I prefer to trim oak trees in the winter for a variety of reasons. One of the main reasons that winter pruning is more ideal for an oak tree is due Oak Wilt. Oak Wilt is a disease that is caused by a fungus called Ceratocystis fagacearum. This fungus can attack any species of oak and causes leaf discoloration, leaf wilting and defoliation, and death. During the spring and summer, this fungus can be more easily transferred from one oak to the next, since temperatures are optimal for the spread of fungus. The cooler temperatures help to halt the transmission of this disease, which helps preserve the oak species. Also, whenever you cut a tree you are making a small wound. Just like a human, if our body is unable to heal itself properly we are more likely to get an infection. Same goes for a tree. The tree has to repair the wound, but often times insects will use this as an easy entry point into the living tissues of the tree. During the cold months, bugs are not present which ensures that the tree can more easily heal itself without being attacked.

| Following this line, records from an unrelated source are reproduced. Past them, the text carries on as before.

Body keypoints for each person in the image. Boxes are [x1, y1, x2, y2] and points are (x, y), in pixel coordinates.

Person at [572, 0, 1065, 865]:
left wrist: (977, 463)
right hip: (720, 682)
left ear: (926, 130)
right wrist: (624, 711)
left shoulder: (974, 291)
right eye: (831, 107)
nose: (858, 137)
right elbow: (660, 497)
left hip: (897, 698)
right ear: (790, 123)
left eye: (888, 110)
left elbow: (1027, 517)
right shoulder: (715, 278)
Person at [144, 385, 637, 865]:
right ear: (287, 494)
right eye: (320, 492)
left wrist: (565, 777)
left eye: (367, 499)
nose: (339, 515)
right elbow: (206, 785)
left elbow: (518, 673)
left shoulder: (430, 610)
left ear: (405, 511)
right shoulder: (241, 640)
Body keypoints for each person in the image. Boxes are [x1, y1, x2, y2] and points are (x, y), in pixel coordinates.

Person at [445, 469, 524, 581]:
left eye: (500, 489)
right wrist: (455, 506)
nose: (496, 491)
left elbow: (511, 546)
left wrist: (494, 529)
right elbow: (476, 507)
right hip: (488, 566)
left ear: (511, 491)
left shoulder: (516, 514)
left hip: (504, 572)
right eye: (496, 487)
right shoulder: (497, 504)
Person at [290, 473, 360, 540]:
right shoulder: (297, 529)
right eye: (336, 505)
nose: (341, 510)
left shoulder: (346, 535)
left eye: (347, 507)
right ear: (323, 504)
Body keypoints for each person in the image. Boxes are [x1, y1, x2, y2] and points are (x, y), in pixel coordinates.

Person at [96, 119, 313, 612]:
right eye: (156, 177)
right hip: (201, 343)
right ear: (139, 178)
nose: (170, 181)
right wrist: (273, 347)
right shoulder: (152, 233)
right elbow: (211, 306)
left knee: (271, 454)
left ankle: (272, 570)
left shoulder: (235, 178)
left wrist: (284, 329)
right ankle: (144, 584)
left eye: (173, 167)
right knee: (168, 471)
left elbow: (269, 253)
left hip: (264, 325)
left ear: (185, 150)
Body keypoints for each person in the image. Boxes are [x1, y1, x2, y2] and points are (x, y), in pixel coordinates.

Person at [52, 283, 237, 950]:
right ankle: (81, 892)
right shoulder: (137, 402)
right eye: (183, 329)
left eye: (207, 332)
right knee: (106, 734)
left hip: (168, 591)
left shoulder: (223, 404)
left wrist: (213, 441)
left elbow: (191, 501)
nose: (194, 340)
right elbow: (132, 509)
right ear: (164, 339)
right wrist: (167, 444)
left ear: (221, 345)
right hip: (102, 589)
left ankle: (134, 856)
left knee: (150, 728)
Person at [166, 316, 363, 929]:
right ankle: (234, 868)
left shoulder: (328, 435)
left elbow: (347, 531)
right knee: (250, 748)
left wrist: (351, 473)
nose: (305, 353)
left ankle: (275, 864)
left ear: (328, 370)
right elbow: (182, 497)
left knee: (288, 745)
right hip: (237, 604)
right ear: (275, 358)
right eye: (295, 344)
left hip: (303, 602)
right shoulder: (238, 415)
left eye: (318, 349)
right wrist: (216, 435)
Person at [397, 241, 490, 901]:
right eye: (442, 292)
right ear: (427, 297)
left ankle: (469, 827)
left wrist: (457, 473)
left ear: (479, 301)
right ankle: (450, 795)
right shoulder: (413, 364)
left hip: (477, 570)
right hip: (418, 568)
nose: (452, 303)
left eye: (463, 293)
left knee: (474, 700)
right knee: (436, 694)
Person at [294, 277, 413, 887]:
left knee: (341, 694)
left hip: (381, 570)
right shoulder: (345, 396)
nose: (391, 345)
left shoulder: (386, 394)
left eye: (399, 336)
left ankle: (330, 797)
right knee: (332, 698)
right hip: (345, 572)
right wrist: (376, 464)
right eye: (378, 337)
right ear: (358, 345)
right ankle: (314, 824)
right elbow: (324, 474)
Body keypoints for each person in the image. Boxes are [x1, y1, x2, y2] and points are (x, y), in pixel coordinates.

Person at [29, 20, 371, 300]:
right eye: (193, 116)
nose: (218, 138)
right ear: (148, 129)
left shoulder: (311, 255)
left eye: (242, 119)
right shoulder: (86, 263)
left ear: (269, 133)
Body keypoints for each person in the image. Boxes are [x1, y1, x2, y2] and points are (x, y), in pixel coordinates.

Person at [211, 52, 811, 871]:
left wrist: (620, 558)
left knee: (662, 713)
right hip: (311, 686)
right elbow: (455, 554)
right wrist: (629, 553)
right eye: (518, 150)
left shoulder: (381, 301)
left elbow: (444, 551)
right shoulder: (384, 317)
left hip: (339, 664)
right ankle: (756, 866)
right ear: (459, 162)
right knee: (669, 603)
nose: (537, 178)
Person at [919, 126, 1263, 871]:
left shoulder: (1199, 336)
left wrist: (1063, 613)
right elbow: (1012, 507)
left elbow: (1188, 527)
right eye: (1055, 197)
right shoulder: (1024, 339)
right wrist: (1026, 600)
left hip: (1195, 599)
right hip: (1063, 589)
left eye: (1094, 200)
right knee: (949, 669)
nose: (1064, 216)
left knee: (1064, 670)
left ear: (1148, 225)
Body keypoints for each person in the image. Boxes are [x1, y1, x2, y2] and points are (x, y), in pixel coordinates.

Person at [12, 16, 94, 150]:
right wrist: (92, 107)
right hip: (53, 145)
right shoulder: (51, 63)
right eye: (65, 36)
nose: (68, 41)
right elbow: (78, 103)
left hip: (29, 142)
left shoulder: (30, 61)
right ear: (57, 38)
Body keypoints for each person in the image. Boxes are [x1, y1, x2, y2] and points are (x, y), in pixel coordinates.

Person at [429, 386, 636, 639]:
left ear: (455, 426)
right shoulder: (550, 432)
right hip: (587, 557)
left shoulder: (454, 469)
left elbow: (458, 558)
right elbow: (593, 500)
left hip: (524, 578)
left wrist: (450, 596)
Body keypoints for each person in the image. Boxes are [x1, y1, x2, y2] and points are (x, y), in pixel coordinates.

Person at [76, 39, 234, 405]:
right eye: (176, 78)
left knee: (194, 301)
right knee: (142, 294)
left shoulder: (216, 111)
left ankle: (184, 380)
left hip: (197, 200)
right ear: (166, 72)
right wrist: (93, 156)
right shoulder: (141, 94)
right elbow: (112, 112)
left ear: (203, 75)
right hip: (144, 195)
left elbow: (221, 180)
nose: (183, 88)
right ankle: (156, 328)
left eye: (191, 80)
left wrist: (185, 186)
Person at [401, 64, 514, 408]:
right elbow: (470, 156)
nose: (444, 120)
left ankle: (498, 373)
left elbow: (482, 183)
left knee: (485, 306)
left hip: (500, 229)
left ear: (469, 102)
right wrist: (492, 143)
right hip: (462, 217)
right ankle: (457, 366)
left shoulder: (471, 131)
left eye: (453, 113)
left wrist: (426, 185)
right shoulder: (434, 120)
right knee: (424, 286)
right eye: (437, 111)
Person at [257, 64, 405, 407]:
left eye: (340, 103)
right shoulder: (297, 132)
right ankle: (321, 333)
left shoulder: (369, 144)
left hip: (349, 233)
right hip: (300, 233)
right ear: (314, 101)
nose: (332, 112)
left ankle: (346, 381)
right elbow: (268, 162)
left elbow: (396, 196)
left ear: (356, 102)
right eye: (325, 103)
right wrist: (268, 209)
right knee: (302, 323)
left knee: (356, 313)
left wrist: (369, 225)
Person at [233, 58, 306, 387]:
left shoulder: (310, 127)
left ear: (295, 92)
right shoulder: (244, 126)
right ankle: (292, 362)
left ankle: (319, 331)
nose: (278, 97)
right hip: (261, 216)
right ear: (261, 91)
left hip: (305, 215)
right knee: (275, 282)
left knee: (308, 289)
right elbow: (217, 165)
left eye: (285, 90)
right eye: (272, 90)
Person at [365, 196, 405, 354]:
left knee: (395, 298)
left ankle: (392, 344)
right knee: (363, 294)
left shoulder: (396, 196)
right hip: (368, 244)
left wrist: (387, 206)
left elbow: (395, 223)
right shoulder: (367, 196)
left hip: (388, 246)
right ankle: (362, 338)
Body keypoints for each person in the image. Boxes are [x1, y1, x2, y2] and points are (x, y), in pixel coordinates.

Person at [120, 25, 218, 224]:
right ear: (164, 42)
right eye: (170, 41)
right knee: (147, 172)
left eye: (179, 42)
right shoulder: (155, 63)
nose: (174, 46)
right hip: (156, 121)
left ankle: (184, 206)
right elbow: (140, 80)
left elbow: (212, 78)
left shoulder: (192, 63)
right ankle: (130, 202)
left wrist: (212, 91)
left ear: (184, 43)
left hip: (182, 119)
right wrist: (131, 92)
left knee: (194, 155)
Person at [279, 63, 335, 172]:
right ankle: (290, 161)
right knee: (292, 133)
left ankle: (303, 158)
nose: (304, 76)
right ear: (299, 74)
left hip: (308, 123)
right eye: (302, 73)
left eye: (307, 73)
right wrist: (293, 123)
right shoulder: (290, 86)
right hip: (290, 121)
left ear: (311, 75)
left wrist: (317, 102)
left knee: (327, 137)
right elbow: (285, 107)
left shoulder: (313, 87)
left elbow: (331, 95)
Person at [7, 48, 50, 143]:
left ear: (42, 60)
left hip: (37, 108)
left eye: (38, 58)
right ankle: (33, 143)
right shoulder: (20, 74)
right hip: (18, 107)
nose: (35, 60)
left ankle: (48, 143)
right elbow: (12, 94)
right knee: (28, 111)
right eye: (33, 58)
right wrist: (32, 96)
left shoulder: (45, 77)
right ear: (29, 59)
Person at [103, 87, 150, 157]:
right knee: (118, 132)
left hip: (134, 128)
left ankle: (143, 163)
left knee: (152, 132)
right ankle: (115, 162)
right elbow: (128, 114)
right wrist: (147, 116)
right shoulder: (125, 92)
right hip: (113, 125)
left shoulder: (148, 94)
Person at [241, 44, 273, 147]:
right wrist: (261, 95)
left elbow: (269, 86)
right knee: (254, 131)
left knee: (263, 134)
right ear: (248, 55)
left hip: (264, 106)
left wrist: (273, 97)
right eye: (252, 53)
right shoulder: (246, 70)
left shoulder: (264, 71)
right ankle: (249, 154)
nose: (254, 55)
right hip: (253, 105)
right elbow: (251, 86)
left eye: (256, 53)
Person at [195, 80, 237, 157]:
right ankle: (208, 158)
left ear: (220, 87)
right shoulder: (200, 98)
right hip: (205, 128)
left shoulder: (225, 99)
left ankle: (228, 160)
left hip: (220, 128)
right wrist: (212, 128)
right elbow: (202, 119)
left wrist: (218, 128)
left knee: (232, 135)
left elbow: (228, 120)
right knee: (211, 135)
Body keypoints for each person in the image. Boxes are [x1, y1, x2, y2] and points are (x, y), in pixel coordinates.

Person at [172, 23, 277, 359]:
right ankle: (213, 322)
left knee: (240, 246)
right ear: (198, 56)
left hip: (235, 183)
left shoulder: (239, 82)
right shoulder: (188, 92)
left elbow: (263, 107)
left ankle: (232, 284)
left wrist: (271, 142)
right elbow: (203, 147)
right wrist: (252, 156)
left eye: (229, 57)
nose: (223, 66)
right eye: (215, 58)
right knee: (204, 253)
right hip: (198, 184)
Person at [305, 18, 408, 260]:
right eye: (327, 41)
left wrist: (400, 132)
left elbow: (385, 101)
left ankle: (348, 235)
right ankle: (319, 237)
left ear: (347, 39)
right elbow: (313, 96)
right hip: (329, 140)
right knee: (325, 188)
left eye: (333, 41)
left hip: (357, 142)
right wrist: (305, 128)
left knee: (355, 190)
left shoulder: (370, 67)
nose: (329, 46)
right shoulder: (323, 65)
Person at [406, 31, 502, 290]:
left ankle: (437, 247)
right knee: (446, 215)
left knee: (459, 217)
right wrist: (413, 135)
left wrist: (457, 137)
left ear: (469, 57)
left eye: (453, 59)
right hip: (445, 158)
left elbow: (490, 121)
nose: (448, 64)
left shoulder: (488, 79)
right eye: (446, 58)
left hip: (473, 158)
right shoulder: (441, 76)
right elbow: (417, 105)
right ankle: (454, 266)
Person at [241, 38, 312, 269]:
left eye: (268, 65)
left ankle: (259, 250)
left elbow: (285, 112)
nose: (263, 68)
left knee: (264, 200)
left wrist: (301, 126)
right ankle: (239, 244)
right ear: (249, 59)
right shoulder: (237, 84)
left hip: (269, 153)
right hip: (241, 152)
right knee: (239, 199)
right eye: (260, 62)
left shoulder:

Ash trees prefer to be trimmed in late winter while the tree is still dormant. Late winter is more ideal since the open wounds will not be exposed for a long period of time. Come spring the tree can more easily heal itself and add additional live growth. Also, ash trees have a much softer wood compared to oak trees. When a harsh winter storm rolls through the area, these trees are usually hit hard. It is important to keep all ash trees pruned, and allow for wind to flow through it’s canopy. Always start trimming these trees while they are young, before major structural problems can develop.
Elms are a tough species and have been found in our natural landscape for decades. Elms should never be trimmed in the spring or summer, due to the Dutch Elm disease. The beetles are attracted to the scent of the open wounds and will take over the tree. This disease is the number one killer of elms across the US and should be taken very seriously. Elm trees enjoy a cooler climate and can withstand the harshness of blistery winters. It will not hurt or kill an elm if it is pruned within the winter months.
Fruit trees will do best when pruned while they are dormant. During the winter the tree is not working hard to product fruit, and the canopy doesn’t need to protect the fruit from sun scalding. It is also easier for arborists to ensure they are making the property cuts to promote optimal growth for the upcoming season.
I have never lost a tree from running a tree in the winter, but it is always important to make proper cuts on a tree. Trees are living, just like humans and if you don’t follow proper procedures it can affect the overall health. Always consult with an arborist before trying to tackle any trimming on your own, but I recommend leaving the trimming the the professionals. Trees can be a huge investment to your property and environment, so it’s best to preserve it’s beauty.